Direction 1: Reproduce the listing word for word, from its first line through the line containing "r4. des'''8 |", with both ends included. Leave the pictures out of your copy.

Source excerpt:
┏━━

Eggless Squash Or Pumpkin Pie (Thanksgiving in Maryland)

The Baltimore Sun is trying to coax the Governor of Maryland to appoint a yankee festival…
Why don’t our Governor move in the important matter of appointing a day for thanksgiving? Pumpkin pies are coming from all quarters, and no day set apart yet.
” – The Baltimore Sun, 11/15/1837

The Baltimore Sun was in its infancy when the newspaper took up an obsessive crusade to bring Thanksgiving to Maryland. For several years prior, other Maryland newspapers had reported on states whose governors had proclaimed a November day of thanksgiving. New York, Connecticut and New Hampshire in 1825; Massachusetts in 1830; Maine, Ohio, and Michigan in 1837; Ohio in 1839. (In some states, the announcements were made annually or the actual dates changed year-to-year.)

The Sun began publication in May of 1837. When their own November thanksgiving announcements started rolling out, most of them were accompanied with pleas to Governor Thomas Veazey to appoint a Thanksgiving in Maryland.

┗━━

The input:
┏━━

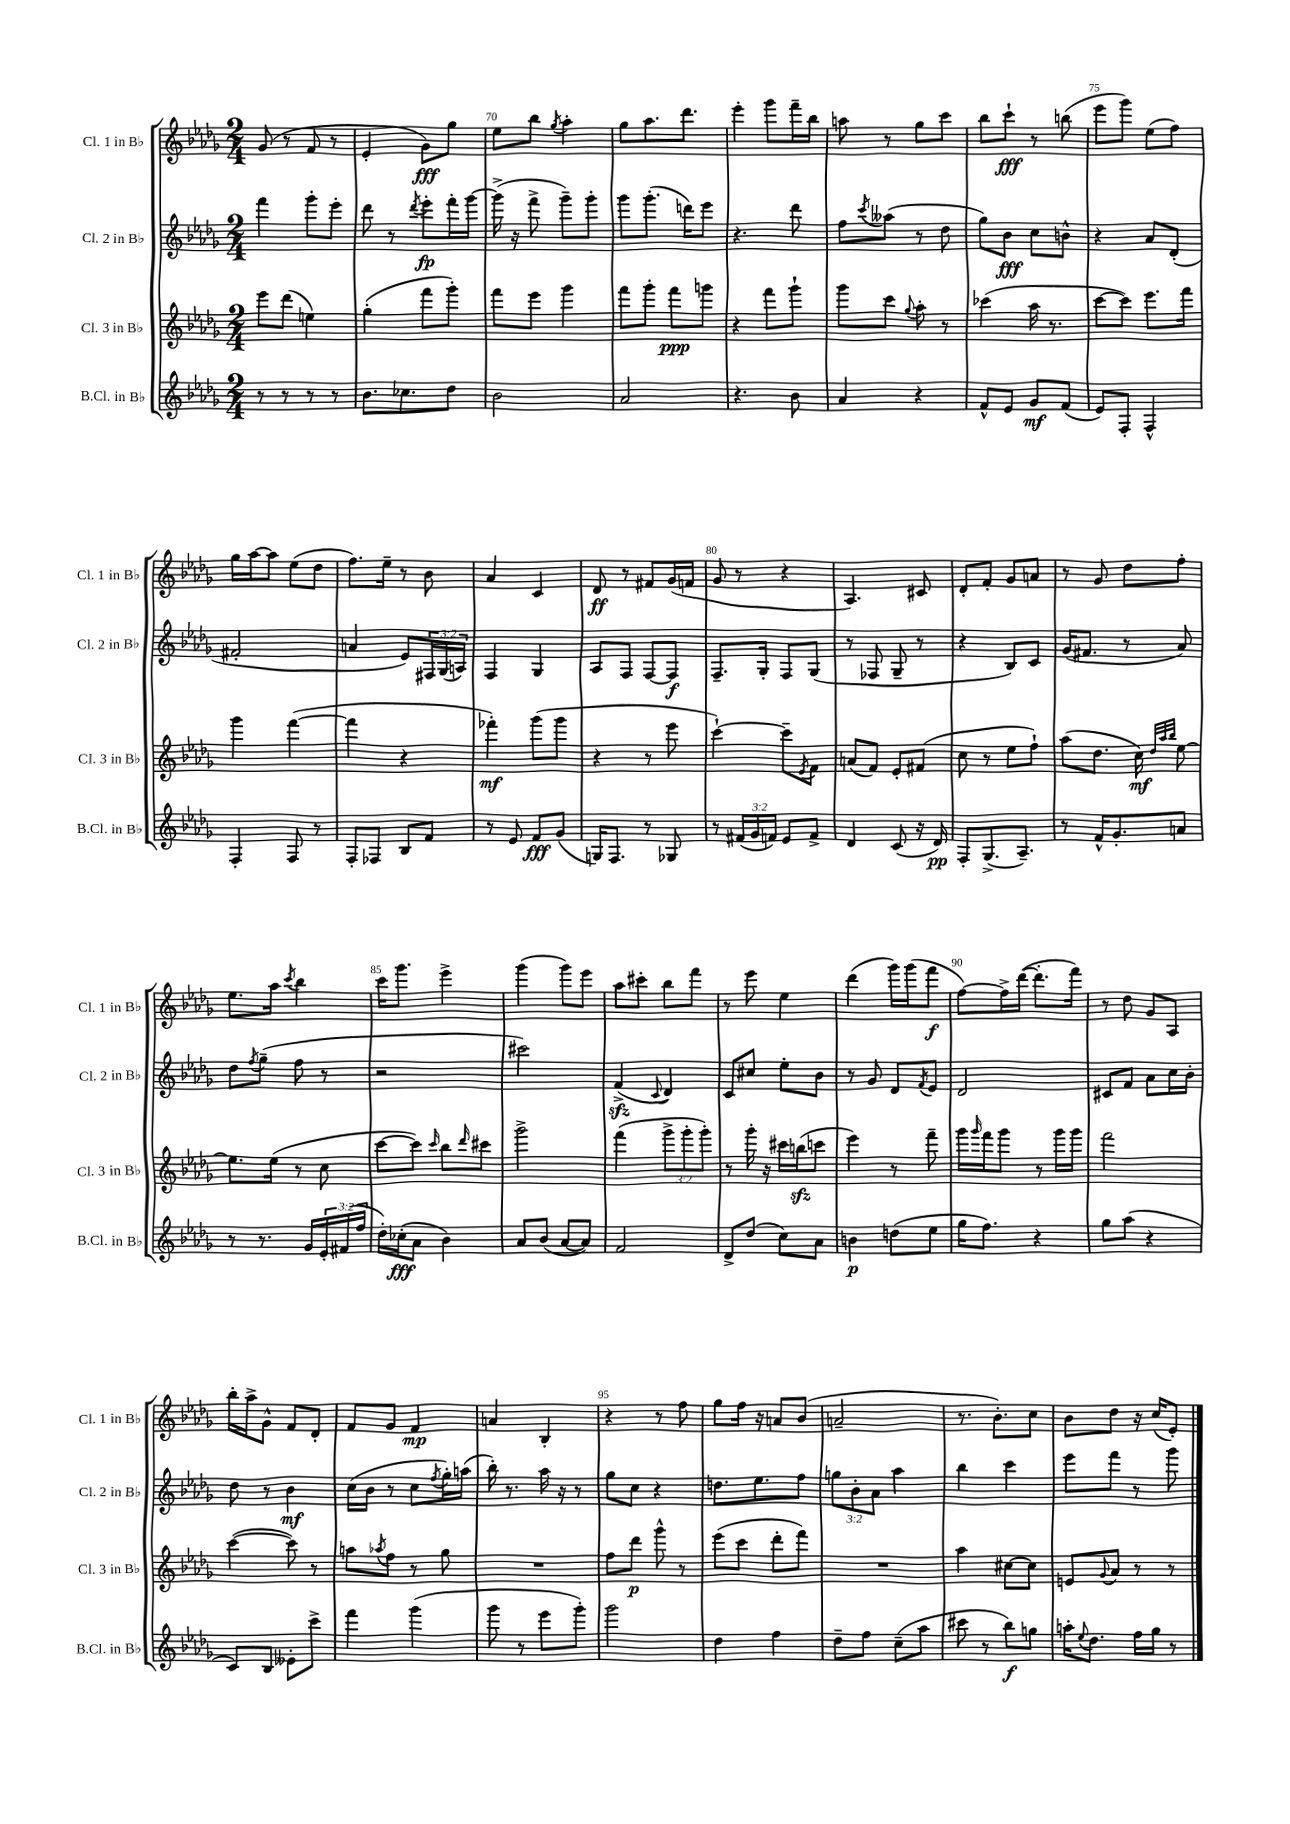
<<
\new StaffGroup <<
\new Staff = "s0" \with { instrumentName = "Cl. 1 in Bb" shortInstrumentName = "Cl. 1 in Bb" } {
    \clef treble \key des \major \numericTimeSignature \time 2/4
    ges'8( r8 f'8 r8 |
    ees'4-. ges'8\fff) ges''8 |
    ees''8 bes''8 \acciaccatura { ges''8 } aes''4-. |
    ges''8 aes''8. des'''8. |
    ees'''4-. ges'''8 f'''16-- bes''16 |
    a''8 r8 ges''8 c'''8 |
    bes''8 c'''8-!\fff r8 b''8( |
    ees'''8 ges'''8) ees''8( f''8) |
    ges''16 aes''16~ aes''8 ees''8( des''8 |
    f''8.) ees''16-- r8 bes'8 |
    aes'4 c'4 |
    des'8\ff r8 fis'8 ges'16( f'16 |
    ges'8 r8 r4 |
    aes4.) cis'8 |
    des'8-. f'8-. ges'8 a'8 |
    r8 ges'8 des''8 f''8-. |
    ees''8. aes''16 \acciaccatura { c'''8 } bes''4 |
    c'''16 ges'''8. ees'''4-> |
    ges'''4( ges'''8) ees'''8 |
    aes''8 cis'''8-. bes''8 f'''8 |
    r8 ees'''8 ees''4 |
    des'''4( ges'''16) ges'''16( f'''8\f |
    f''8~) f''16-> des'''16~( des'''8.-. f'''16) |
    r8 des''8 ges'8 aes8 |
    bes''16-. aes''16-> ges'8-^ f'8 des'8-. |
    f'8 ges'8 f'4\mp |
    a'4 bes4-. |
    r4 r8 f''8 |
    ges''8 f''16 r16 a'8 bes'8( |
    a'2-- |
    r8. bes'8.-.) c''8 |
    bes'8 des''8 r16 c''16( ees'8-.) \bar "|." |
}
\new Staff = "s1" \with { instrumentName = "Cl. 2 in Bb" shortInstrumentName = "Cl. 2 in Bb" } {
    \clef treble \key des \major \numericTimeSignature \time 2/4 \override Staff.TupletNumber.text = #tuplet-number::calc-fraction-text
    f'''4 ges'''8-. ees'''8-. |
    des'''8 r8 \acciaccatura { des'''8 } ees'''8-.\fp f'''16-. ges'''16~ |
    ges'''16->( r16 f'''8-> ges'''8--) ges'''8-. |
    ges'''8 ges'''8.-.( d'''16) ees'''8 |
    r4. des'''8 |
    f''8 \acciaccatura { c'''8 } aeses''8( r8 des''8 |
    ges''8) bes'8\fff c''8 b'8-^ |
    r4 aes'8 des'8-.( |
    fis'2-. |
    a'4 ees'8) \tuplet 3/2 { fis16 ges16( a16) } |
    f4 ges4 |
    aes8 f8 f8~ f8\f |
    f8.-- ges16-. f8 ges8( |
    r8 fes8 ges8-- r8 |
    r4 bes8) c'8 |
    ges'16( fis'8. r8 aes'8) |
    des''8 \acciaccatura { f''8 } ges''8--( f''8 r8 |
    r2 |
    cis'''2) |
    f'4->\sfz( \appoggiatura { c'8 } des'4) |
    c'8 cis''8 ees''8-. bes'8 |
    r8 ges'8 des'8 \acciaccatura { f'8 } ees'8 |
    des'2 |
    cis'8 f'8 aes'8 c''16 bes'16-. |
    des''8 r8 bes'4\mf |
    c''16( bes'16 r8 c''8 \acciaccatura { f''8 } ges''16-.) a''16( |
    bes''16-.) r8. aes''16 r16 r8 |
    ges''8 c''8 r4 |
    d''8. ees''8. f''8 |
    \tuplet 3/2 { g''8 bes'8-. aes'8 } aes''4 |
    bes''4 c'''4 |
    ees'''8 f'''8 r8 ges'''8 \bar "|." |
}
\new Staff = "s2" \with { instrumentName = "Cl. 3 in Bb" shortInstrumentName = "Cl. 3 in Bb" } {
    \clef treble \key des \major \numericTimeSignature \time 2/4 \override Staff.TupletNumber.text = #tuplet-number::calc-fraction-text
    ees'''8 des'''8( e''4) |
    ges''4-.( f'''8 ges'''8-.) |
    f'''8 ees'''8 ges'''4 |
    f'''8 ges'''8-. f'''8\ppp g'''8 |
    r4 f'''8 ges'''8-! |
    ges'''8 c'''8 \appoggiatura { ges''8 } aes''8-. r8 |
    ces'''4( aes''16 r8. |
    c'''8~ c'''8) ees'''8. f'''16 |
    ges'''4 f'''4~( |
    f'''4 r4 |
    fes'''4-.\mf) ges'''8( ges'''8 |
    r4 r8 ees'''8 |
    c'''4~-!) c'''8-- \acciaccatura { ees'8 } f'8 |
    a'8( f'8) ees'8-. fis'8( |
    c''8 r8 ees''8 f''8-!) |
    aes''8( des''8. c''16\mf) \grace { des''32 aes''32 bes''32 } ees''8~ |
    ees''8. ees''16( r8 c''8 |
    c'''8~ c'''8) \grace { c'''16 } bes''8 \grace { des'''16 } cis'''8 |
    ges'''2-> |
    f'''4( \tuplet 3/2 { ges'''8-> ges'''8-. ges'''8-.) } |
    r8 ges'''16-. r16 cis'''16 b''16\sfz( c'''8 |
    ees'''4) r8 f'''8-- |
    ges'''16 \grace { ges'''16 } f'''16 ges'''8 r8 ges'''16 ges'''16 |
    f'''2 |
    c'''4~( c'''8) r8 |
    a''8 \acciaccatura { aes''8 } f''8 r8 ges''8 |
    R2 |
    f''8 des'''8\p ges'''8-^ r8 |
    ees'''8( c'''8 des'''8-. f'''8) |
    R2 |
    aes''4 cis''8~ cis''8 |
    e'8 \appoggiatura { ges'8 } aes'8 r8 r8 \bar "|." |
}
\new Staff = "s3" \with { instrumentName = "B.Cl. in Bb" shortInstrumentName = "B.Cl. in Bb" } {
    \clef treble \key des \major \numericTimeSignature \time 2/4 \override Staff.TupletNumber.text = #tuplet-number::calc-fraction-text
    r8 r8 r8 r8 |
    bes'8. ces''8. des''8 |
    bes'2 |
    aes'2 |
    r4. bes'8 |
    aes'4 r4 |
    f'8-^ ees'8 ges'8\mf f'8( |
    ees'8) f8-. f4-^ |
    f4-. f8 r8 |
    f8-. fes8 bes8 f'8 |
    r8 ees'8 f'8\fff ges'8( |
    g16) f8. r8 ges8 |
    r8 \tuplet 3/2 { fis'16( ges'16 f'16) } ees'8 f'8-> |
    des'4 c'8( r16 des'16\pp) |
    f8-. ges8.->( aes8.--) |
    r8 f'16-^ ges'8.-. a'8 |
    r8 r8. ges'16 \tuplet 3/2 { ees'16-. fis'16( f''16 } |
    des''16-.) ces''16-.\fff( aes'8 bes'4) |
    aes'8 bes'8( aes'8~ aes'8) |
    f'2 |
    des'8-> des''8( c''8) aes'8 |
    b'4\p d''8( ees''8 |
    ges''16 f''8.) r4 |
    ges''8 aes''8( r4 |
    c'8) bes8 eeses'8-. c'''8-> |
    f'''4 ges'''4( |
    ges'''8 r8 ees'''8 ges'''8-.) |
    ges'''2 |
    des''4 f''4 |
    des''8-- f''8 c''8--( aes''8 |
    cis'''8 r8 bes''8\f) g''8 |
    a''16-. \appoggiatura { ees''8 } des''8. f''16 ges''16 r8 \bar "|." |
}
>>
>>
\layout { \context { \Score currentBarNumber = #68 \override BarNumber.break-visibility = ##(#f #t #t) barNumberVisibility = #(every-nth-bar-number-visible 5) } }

┗━━

Direction 2: According to the Thanksgiving in Maryland piece, which governor did The Sun urge to appoint a Thanksgiving?

Task answer 1:
<<
\new StaffGroup <<
\new Staff = "s0" \with { instrumentName = "Cl. 1 in Bb" shortInstrumentName = "Cl. 1 in Bb" } {
    \clef treble \key des \major \numericTimeSignature \time 2/4
    ges'8( r8 f'8 r8 |
    ees'4-. ges'8\fff) ges''8 |
    ees''8 bes''8 \acciaccatura { ges''8 } aes''4-. |
    ges''8 aes''8. des'''8. |
    ees'''4-. ges'''8 f'''16-- bes''16 |
    a''8 r8 ges''8 c'''8 |
    bes''8 c'''8-!\fff r8 b''8( |
    ees'''8 ges'''8) ees''8( f''8) |
    ges''16 aes''16~ aes''8 ees''8( des''8 |
    f''8.) ees''16-- r8 bes'8 |
    aes'4 c'4 |
    des'8\ff r8 fis'8 ges'16( f'16 |
    ges'8 r8 r4 |
    aes4.) cis'8 |
    des'8-. f'8-. ges'8 a'8 |
    r8 ges'8 des''8 f''8-. |
    ees''8. aes''16 \acciaccatura { c'''8 } bes''4 |
    c'''16 ges'''8. ees'''4-> |
    ges'''4( ges'''8) ees'''8 |
    aes''8 cis'''8-. bes''8 f'''8 |
    r8 ees'''8 ees''4 |
    des'''4( ges'''16) ges'''16( f'''8\f |
    f''8~) f''16-> des'''16~( des'''8.-. f'''16) |
    r8 des''8 ges'8 aes8 |
    bes''16-. aes''16-> ges'8-^ f'8 des'8-. |
    f'8 ges'8 f'4\mp |
    a'4 bes4-. |
    r4 r8 f''8 |
    ges''8 f''16 r16 a'8 bes'8( |
    a'2-- |
    r8. bes'8.-.) c''8 |
    bes'8 des''8 r16 c''16( ees'8-.) \bar "|." |
}
\new Staff = "s1" \with { instrumentName = "Cl. 2 in Bb" shortInstrumentName = "Cl. 2 in Bb" } {
    \clef treble \key des \major \numericTimeSignature \time 2/4 \override Staff.TupletNumber.text = #tuplet-number::calc-fraction-text
    f'''4 ges'''8-. ees'''8-. |
    des'''8 r8 \acciaccatura { des'''8 } ees'''8-.\fp f'''16-. ges'''16~ |
    ges'''16->( r16 f'''8-> ges'''8--) ges'''8-. |
    ges'''8 ges'''8.-.( d'''16) ees'''8 |
    r4. des'''8 |

Task answer 2: Governor Thomas Veazey.